# Ray on compute cluster

In [ray-on-compute-instance notebook](../1.ray-on-compute-instance/ray-on-compute-instance.ipynb), you learned how to start a local Ray cluster and interactively execute Ray script on compute instance.

In this notebook, you would learn how to submit a distributed training job with Ray cluster enabled onto multi-nodes Azure ML compute clusters.

The user should have completed the Azure Machine Learning Tutorial: [Get started creating your first ML experiment with the Python SDK](https://docs.microsoft.com/en-us/azure/machine-learning/tutorial-1st-experiment-sdk-setup). 

## Install required packages

In [None]:
%pip install "azure-ai-ml>=1.6.0"

## Import required libraries

In [None]:
# import required libraries
from azure.identity import DefaultAzureCredential

from azure.ai.ml import MLClient, command
from azure.ai.ml.entities import Environment, BuildContext

## Connect to workspace using DefaultAzureCredential
`DefaultAzureCredential` should be capable of handling most Azure SDK authentication scenarios. 

Reference for more available credentials if it does not work for you: [azure-identity reference doc](https://docs.microsoft.com/en-us/python/api/azure-identity/azure.identity?view=azure-python).

In [None]:
credential = DefaultAzureCredential()
ml_client = None
try:
    ml_client = MLClient.from_config(credential)
    workspace = ml_client.workspace_name
    subscription_id = ml_client.workspaces.get(workspace).id.split("/")[2]
    resource_group = ml_client.workspaces.get(workspace).resource_group
except Exception as ex:
    print(ex)
    # Enter details of your AML workspace
    subscription_id = "<SUBSCRIPTION_ID>"
    resource_group = "<RESOURCE_GROUP>"
    workspace = "<AML_WORKSPACE_NAME>"

    ml_client = MLClient(credential, subscription_id, resource_group, workspace)

## Prepare the training script
We would use the PyTorch example from Ray:
[https://github.com/ray-project/ray/blob/master/python/ray/tune/examples/mnist_pytorch.py](https://github.com/ray-project/ray/blob/master/python/ray/tune/examples/mnist_pytorch.py)

Script is downloaded into [src/mnist_pytorch.py](./src/mnist_pytorch.py)

## Configure and Run Command

In this section we will be configuring and running a distributed training `Command` job.

The `command` allows user to configure the following key aspects.
- `code` - This is the path where the code to run the command is located.
- `command` - This is the command that needs to be run.

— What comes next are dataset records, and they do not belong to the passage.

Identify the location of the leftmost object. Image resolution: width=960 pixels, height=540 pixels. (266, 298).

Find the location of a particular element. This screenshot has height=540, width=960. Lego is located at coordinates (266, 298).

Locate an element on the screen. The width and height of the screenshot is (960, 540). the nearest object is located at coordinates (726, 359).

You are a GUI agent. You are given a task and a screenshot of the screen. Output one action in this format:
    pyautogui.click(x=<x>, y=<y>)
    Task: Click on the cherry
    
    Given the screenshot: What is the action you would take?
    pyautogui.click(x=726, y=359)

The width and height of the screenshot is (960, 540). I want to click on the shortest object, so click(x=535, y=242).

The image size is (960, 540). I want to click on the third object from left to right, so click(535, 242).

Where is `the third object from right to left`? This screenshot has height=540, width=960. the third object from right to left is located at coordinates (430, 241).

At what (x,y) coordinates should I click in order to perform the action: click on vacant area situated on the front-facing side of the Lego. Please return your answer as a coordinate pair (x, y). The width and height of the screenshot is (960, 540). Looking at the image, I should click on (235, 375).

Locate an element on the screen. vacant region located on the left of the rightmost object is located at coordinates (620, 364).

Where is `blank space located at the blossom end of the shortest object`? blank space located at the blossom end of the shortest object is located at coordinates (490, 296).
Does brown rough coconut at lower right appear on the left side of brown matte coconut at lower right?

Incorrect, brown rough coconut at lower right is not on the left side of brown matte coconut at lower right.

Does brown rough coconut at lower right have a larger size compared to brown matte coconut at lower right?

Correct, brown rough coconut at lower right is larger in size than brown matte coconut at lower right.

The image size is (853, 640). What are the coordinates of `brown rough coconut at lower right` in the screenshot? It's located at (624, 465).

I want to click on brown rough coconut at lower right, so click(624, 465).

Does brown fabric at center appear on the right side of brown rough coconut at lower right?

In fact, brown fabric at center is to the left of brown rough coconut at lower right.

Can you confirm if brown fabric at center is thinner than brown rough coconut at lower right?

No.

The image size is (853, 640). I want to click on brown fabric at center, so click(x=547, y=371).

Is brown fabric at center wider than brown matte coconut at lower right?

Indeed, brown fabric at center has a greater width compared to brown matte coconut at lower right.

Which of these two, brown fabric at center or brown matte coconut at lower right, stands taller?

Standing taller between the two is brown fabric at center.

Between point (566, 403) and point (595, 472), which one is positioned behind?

In this example, we would execute `mnist_pytorch.py` we downloaded from [ray github repo](https://github.com/ray-project/ray/blob/master/python/ray/tune/examples/mnist_pytorch.py).
- `environment` - This is the environment needed for the command to run. In this example, we would use `rayproject/ray-ml` image provided by `ray`.
- `compute` - The compute on which the command will run. In this example, compute is not specified which means it would use `serverless` compute.
- `instance_type` - VMSize of the `serverless` compute. In this example, we would use `Standard_DS3_v2` cpu cluster.
- `instance_count` - The number of nodes to use for the job. In this example, we would scale `2` nodes.
- `distribution` - Distribution configuration for distributed training scenarios. In this example, we would set it to `ray`. Azure ML job engine would setup Ray cluster automatically.
  - `port` - \[Optional\] The port of the head ray process. Default is `6379`
  - `address` - \[Optional\] The address of Ray head node.
  - `include_dashboard` - \[Optional\] Provide this argument to start the Ray dashboard GUI. Default is `True`
  - `dashboard_port` - \[Optional\] The port to bind the dashboard server to. Default is `8265`
  - `head_node_additional_args` - \[Optional\] Additional arguments passed to ray start in head node.
  - `worker_node_additional_args` - \[Optional\] Additional arguments passed to ray start in worker node.

In [None]:
job = command(
    experiment_name="mnist_pytorch",
    code="./src",  # local path where the code is stored
    command="python mnist_pytorch.py;",
    environment=Environment(
        image="rayproject/ray-ml:2.4.0-py38-cpu"
    ),
    # environment="ray-env",
    # compute="azureml:cpu-cluster",
    instance_type="Standard_DS3_v2",
    instance_count=2,  # In this, only 2 node cluster was created.
    distribution={
        "type": "ray",
        # "port": 6379, # [Optional] The port of the head ray process.
        # "include_dashboard": True, # [Optional] The port of the head ray process.
        # "dashboard_port": 8265, # [Optional] The port of the head ray process.
        # "head_node_additional_args": "--verbose", # [Optional] Additional arguments passed to ray start in head node.
        # "worker_node_additional_args": "--verbose", # [Optional] Additional arguments passed to ray start in head node.
    },
)

## Submit the job

In [None]:
active_job = ml_client.jobs.create_or_update(job)

active_job

## View Ray Dashboard

### Retrieve Ray dashboard link through SDK
After job started **running**, you could get link from `job.services`

In [None]:
import time
from IPython.display import display

# wait until Ray dashboard is ready
active_job = ml_client.jobs.get(active_job.name)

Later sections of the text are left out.